As a writer, I pride myself on being good with words. When I saw the post on Facebook, I was stunned… at a total loss. I had nothing to say in response to the family, and the many others who had commented on this sad tragedy. Every response I can think of seems inadequate.
How can I say something comforting? I just cannot imagine or construct the proper response. Really… is there one? Is there the “right thing” to say to someone when their 2-year-old, the light of their life, has suddenly left this world?
We place so much importance on such ridiculous stuff in our daily lives. Road rage, sports, jobs, video games, new cars, sneakers, politics, organized religion, the latest technology, and fashion. We live like we will never die. We focus on achieving goals. Long term goals, short term goals, financial goals, college goals, retirement goals, career goals. We yearn for materialistic things.
This won’t change. It’s how we get through it all. We keep putting one foot in front of the other… walking through this world until our number is up.
● ● ●
§ Required work:
**A.** Repeat the passage about loss between "How can I say" and "number is up.", inclusive.
**B.** For each statement, answer yes or no based on the passage about loss, and quote the words that decide it: (i) The writer was left at a total loss after seeing the post on Facebook. (ii) The child who died was three years old. (iii) The writer expects our focus on trivial things to change.
These records were taken from a separate source.

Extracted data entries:
● ● ●
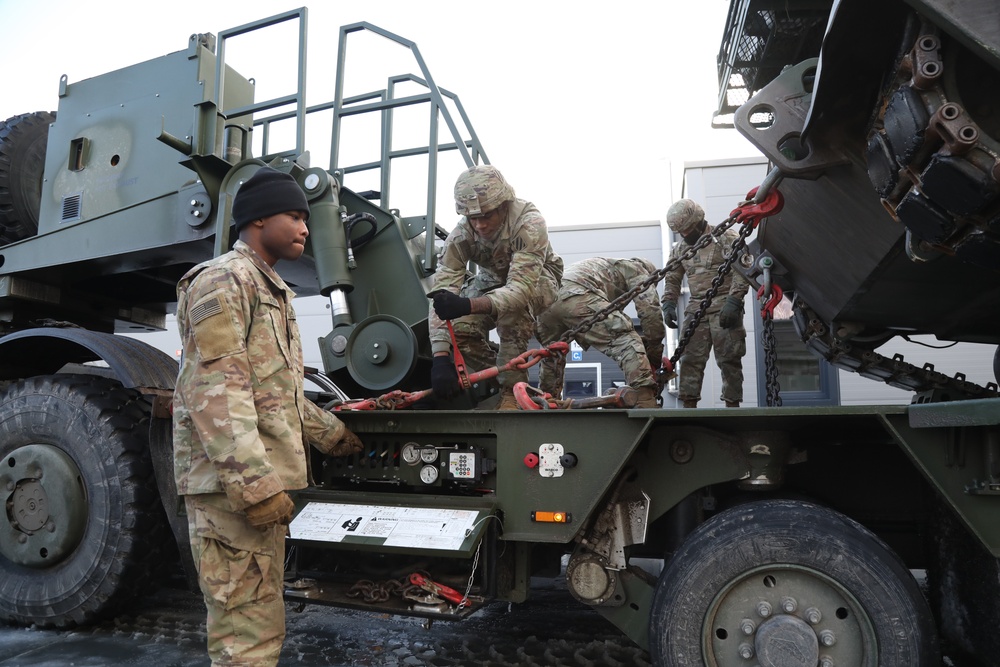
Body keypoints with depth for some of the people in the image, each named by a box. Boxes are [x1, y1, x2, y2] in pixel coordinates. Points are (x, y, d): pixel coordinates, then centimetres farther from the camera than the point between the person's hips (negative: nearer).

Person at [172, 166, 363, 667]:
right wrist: (254, 483, -25)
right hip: (231, 482, -10)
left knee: (263, 621, 17)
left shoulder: (271, 291, 23)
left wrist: (332, 434, 29)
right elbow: (217, 392, -20)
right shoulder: (223, 280, -9)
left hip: (261, 479, 10)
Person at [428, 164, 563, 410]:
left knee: (513, 306, -38)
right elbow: (441, 294, -32)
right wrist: (441, 358, -43)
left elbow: (521, 288, -46)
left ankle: (512, 389, -20)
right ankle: (495, 379, 5)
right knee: (460, 328, -23)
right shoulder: (460, 235, -26)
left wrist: (467, 305, -62)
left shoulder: (529, 223, -37)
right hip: (492, 281, 4)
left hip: (538, 280, -3)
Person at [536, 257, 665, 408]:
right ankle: (647, 403, -20)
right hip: (576, 295, -8)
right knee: (627, 342, -7)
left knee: (551, 358, 28)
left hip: (547, 297, 8)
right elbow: (651, 312, 9)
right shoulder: (638, 269, 25)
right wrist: (655, 356, 16)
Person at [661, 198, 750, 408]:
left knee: (728, 359, -4)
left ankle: (732, 405, 3)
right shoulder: (679, 249, 16)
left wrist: (733, 301, -18)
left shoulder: (726, 237, -1)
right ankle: (689, 406, 1)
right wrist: (668, 305, 5)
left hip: (725, 308, -5)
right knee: (690, 359, -2)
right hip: (696, 309, 5)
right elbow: (672, 279, 20)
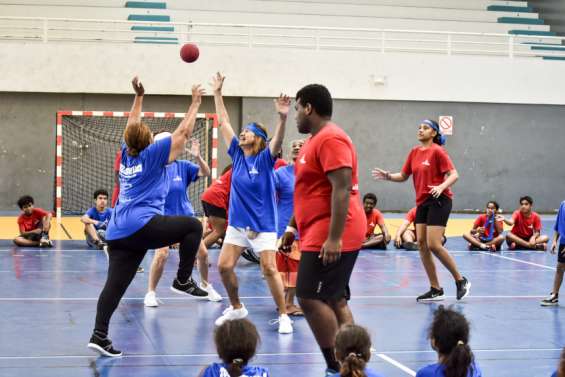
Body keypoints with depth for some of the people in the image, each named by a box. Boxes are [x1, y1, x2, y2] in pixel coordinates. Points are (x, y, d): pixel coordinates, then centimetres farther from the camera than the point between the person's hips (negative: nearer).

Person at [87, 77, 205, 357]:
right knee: (193, 226, 6)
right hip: (142, 225, -7)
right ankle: (183, 281, 4)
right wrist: (195, 103, 14)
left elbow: (132, 127, 33)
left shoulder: (127, 155, 17)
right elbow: (184, 132, 4)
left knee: (115, 284, 0)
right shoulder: (152, 154, 1)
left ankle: (99, 335, -8)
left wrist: (139, 96, 35)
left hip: (117, 232, 7)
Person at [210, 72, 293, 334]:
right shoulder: (237, 154, 3)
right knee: (224, 266, 0)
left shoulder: (265, 159, -11)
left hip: (263, 224, -5)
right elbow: (224, 122, 6)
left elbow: (277, 141, -31)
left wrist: (283, 118, -49)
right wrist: (217, 93, 4)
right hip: (237, 223, 5)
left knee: (269, 270, -10)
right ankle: (236, 308, 20)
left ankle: (284, 316, 1)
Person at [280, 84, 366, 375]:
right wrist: (292, 227, 27)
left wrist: (333, 238, -27)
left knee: (311, 298, -11)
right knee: (335, 301, 9)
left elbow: (342, 189, -23)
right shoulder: (316, 140, 18)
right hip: (322, 235, 10)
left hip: (329, 238, -10)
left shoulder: (330, 139, -15)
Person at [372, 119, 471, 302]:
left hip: (438, 201, -7)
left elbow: (454, 174, -14)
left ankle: (461, 281, 4)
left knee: (433, 245, -13)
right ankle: (435, 290, 8)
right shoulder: (414, 152, 11)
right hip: (422, 202, 7)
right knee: (421, 244, 1)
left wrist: (441, 187, -31)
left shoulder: (437, 151, -8)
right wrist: (388, 176, -1)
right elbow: (403, 176, 16)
● ● ●
§ Outputs in order:
**A.**
How can I say something comforting? I just cannot imagine or construct the proper response. Really… is there one? Is there the “right thing” to say to someone when their 2-year-old, the light of their life, has suddenly left this world?
We place so much importance on such ridiculous stuff in our daily lives. Road rage, sports, jobs, video games, new cars, sneakers, politics, organized religion, the latest technology, and fashion. We live like we will never die. We focus on achieving goals. Long term goals, short term goals, financial goals, college goals, retirement goals, career goals. We yearn for materialistic things.
This won’t change. It’s how we get through it all. We keep putting one foot in front of the other… walking through this world until our number is up.

**B.**
(i) Yes: "I was stunned… at a total loss."
(ii) No: "their 2-year-old"
(iii) No: "This won’t change."